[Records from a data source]
- - - - -
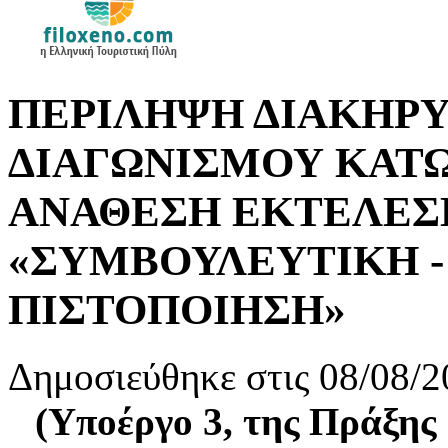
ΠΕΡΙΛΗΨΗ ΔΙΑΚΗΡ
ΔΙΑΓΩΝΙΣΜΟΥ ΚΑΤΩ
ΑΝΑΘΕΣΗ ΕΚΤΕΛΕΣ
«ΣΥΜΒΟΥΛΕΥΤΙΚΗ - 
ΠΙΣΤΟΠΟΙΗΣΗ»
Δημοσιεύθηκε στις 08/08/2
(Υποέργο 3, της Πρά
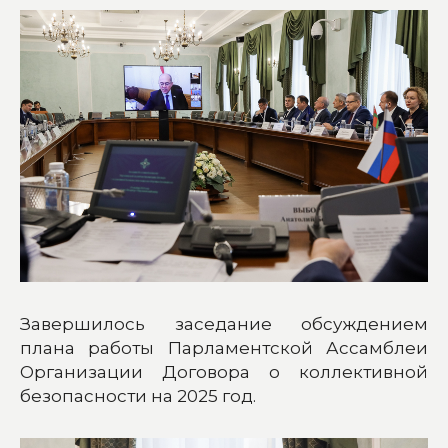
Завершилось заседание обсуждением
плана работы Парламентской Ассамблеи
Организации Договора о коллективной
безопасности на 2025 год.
- - - - -
Instructions for the task:
Each record above is to be restated exactly, with its pictures removed from the copy.

The answer:
ΠΕΡΙΛΗΨΗ ΔΙΑΚΗΡ
ΔΙΑΓΩΝΙΣΜΟΥ ΚΑΤΩ
ΑΝΑΘΕΣΗ ΕΚΤΕΛΕΣ
«ΣΥΜΒΟΥΛΕΥΤΙΚΗ - 
ΠΙΣΤΟΠΟΙΗΣΗ»
Δημοσιεύθηκε στις 08/08/2
(Υποέργο 3, της Πρά
Завершилось заседание обсуждением
плана работы Парламентской Ассамблеи
Организации Договора о коллективной
безопасности на 2025 год.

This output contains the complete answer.